Serebrennikow hat seinen Film in Schwarz-Weiß gedreht, weil, wie er vor Drehbeginn schrieb (seit seiner Verhaftung darf er nichts mehr veröffentlichen), „das der einzige Weg [ist], die Geschichte dieser Generation zu erzählen. Die Vorstellung von Farbe tauchte erst später im kollektiven Bewusstsein Russlands auf.“ Das klingt einerseits nachvollziehbar, kann aber angesichts der kunstvoll stilisierten Schwarz-Weiß-Optik dieses Films höchstens die halbe Wahrheit sein. Um ein authentisches Bild der 1980er-Jahre zu liefern, ist Serebrennikow nämlich viel zu sehr Ästhet. Meilenweit entfernt vom sowjetischen Einheitsgrau, leuchten die Bilder in geheimnisvollen Hell-Dunkel-Kontrasten, die an den expressiven Erzählgestus der französischen Nouvelle Vague erinnern, an Jean-Luc Godard oder den jungen François Truffaut. Auch das Erzählmuster passt in diese Assoziation; eine Dreiecksbeziehung wie diese hat man zuletzt in Truffauts „Jules et Jim“ von 1962 so zart gefilmt gesehen.
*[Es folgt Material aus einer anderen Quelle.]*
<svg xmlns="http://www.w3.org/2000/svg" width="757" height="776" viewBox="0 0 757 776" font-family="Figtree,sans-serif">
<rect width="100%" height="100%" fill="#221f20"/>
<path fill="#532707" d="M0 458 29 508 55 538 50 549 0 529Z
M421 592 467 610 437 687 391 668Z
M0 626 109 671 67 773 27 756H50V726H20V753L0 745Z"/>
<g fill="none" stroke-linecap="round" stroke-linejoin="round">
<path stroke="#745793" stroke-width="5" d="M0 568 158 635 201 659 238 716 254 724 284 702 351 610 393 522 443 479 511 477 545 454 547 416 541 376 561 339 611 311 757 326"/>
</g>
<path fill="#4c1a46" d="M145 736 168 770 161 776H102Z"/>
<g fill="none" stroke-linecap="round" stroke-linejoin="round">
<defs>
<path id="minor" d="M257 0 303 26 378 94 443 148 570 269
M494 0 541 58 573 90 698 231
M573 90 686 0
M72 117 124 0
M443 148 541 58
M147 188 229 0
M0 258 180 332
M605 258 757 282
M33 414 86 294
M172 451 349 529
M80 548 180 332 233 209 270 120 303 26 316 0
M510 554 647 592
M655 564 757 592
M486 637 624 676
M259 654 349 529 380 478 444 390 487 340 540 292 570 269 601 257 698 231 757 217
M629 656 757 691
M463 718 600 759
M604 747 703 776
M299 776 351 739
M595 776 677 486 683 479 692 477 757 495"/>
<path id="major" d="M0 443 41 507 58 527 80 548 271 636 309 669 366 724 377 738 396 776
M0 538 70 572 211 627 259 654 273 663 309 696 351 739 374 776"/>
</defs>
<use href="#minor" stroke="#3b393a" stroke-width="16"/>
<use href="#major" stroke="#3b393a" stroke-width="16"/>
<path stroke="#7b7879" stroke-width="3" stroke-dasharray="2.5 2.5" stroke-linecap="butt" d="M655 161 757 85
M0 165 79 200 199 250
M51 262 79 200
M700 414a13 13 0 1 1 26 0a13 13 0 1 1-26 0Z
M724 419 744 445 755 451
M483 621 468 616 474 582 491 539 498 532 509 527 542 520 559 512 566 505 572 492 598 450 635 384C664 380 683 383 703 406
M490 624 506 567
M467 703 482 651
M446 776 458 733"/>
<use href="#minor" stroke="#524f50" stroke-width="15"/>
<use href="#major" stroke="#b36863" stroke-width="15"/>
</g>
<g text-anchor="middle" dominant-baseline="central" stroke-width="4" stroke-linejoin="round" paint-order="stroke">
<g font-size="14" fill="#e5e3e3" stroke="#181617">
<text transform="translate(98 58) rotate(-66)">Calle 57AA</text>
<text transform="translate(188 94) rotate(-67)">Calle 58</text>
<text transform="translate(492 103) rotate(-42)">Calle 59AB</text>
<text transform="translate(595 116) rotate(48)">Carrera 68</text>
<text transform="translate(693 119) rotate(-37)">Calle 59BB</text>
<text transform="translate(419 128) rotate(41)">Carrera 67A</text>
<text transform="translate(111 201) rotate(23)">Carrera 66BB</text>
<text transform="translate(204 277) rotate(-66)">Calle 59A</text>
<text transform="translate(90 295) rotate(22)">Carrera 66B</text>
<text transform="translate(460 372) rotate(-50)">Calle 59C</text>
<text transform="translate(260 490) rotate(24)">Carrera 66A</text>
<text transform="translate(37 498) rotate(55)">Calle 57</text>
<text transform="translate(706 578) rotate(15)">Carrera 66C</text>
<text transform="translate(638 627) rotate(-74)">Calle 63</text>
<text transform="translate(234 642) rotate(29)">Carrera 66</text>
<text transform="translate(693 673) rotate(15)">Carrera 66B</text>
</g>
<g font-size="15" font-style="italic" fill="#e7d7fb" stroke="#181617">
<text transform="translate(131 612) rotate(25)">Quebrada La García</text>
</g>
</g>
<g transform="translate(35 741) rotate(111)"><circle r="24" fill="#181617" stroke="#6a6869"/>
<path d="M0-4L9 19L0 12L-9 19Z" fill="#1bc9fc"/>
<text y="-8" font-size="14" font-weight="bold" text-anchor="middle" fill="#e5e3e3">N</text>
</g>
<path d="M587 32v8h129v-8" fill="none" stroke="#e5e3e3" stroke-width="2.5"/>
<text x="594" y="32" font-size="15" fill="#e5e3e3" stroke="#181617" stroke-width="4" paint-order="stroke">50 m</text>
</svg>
Von der Umgebung sieht man allerdings ziemlich wenig. In einer Szene wird der Drummer von Viktors Band zum Militär eingezogen („Bloß nicht nach Afghanistan!“, hört man ihn schreien). Eine andere Szene zeigt die bürokratischen Hürden, die überwunden werden müssen, damit die Bands in einem Kulturclub auftreten dürfen. Bei den Konzerten dort sitzen alle sehr ordentlich im festen Gestühl. Das war’s aber auch schon mit dem Wirklichkeitsbezug, Alltag ist anderswo.
Der Prozess gegen Serebrennikow hat begonnen
Was Serebrennikow zeigt, spielt nicht wirklich in dieser Welt – oder im realen Leningrad der 1980er-Jahre. Er zitiert es nur. Dies hier ist ein poetisches Destillat, eine Parallelwelt, die sich zum Teil aus den romantischen Erinnerungen der Natalja Naumenko an ein vergangenes Lebensgefühl speist. Zum größten Teil aber aus der kreativen Energie des Regisseurs Serebrennikow. Die geht eben eigene Wege. Und hoffentlich bald wieder außerhalb seiner Wohnung. Gerade hat der Prozess begonnen.